**** Text provided ****
With 75% less email travelling through the pipes that make up the Internet, there is a huge amount of space freed up for people visiting legitimate sites, chatting on IM services, or sending legitimate email, amongst all the other things that happen on the Internet. That means potentially faster connections to websites that are located elsewhere around the world.

Email advertising

With less spam being sent, emails sent for legitimate marketing purposes will slowly get better and better spam ratings as less spam means it will be easier to spot the rogues coming through. This means more flexibility with email content, and therefore a greater ability to be creative in email campaigns.

Realities

This is great news. One problem though. Botnet owners (the people who “own” the networks that send the spam out) are a bit like parasites. They’ll quickly enough find another ISP to latch on to and reconnect with their zombie machines.
**** Data listing ****
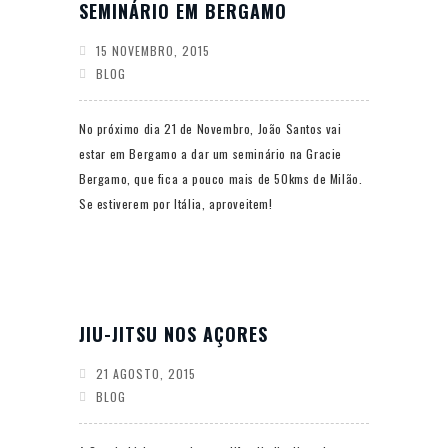
SEMINÁRIO EM BERGAMO
15 NOVEMBRO, 2015
BLOG
No próximo dia 21 de Novembro, João Santos vai
estar em Bergamo a dar um seminário na Gracie
Bergamo, que fica a pouco mais de 50kms de Milão.
Se estiverem por Itália, aproveitem!
JIU-JITSU NOS AÇORES
21 AGOSTO, 2015
BLOG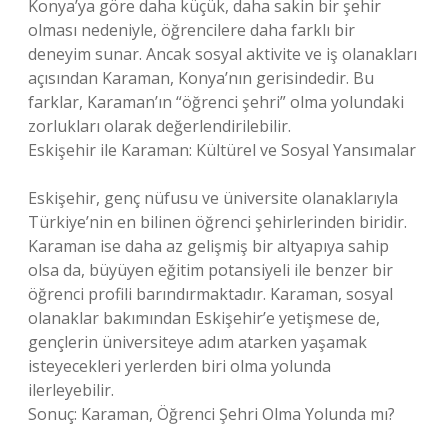
Konya’ya göre daha küçük, daha sakin bir şehir
olması nedeniyle, öğrencilere daha farklı bir
deneyim sunar. Ancak sosyal aktivite ve iş olanakları
açısından Karaman, Konya’nın gerisindedir. Bu
farklar, Karaman’ın “öğrenci şehri” olma yolundaki
zorlukları olarak değerlendirilebilir.
Eskişehir ile Karaman: Kültürel ve Sosyal Yansımalar
Eskişehir, genç nüfusu ve üniversite olanaklarıyla
Türkiye’nin en bilinen öğrenci şehirlerinden biridir.
Karaman ise daha az gelişmiş bir altyapıya sahip
olsa da, büyüyen eğitim potansiyeli ile benzer bir
öğrenci profili barındırmaktadır. Karaman, sosyal
olanaklar bakımından Eskişehir’e yetişmese de,
gençlerin üniversiteye adım atarken yaşamak
isteyecekleri yerlerden biri olma yolunda
ilerleyebilir.
Sonuç: Karaman, Öğrenci Şehri Olma Yolunda mı?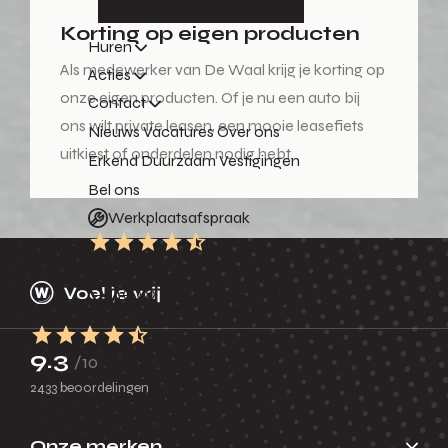
Korting op eigen producten
Huren
Als medewerker van De Waal krijg je korting op
Acties
onze eigen producten. Of je nu een auto bij
Contact
ons wilt private leasen, een mooie leasefiets
Nieuws
Vacatures
Over ons
uitkiest of onderdelen nodig hebt.
Erkend Duurzaam
Vestigingen
Bel ons
Werkplaatsafspraak
9.3
9.3
/10
2433 beoordelingen
Onze merken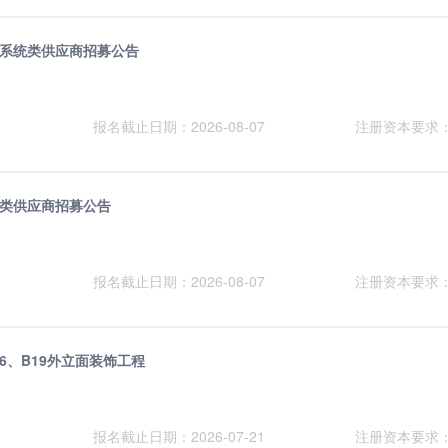
系统类供应商招募公告
报名截止日期：2026-08-07
注册资本要求
类供应商招募公告
报名截止日期：2026-08-07
注册资本要求
6、B19外立面装饰工程
报名截止日期：2026-07-21
注册资本要求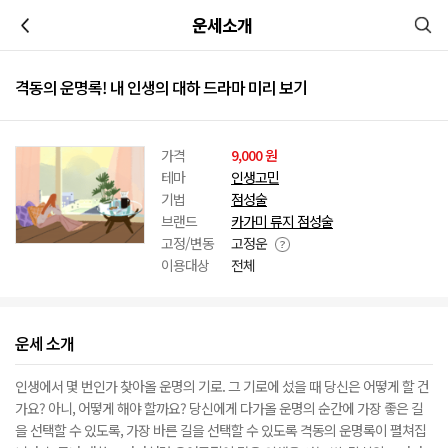
이전
운세소개
격동의 운명록! 내 인생의 대하 드라마 미리 보기
가격
9,000 원
테마
인생고민
기법
점성술
브랜드
카가미 류지 점성술
고정/변동
고정운
이용대상
전체
운세 소개
인생에서 몇 번인가 찾아올 운명의 기로. 그 기로에 섰을 때 당신은 어떻게 할 건
가요? 아니, 어떻게 해야 할까요? 당신에게 다가올 운명의 순간에 가장 좋은 길
을 선택할 수 있도록, 가장 바른 길을 선택할 수 있도록 격동의 운명록이 펼쳐집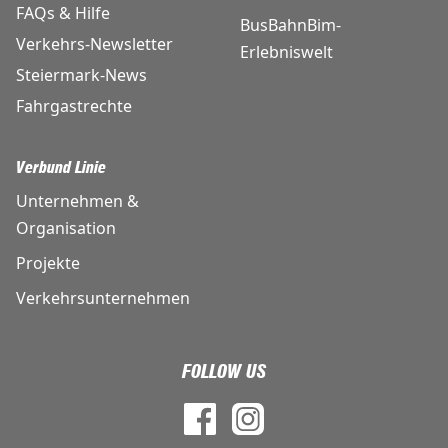
FAQs & Hilfe
BusBahnBim-
Verkehrs-Newsletter
Erlebniswelt
Steiermark-News
Fahrgastrechte
Verbund Linie
Unternehmen &
Organisation
Projekte
Verkehrsunternehmen
FOLLOW US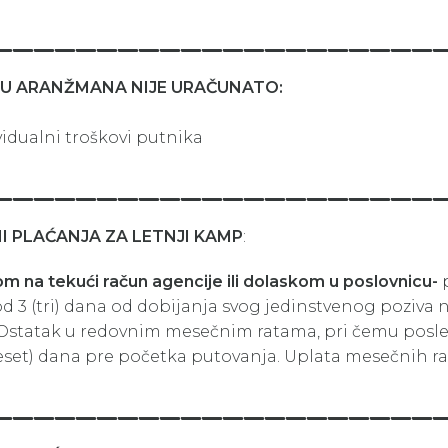
_____________________
NU ARANŽMANA NIJE URAČUNATO:
vidualni troškovi putnika
_____________________
I PLAĆANJA ZA LETNJI KAMP
:
m na tekući račun agencije ili dolaskom u poslovnicu-
d 3 (tri) dana od dobijanja svog jedinstvenog poziva n
 Ostatak u redovnim mesečnim ratama, pri čemu posled
eset) dana pre početka putovanja. Uplata mesečnih ra
_____________________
****
**Task instructions**. Reproduce the passage of the spam text starting at "With less spam" and ending at "in email campaigns.", switching "rogues" to "offenders". The listing comes from a different source than the text on spam.

**Response to the exercise**.
With less spam being sent, emails sent for legitimate marketing purposes will slowly get better and better spam ratings as less spam means it will be easier to spot the offenders coming through. This means more flexibility with email content, and therefore a greater ability to be creative in email campaigns.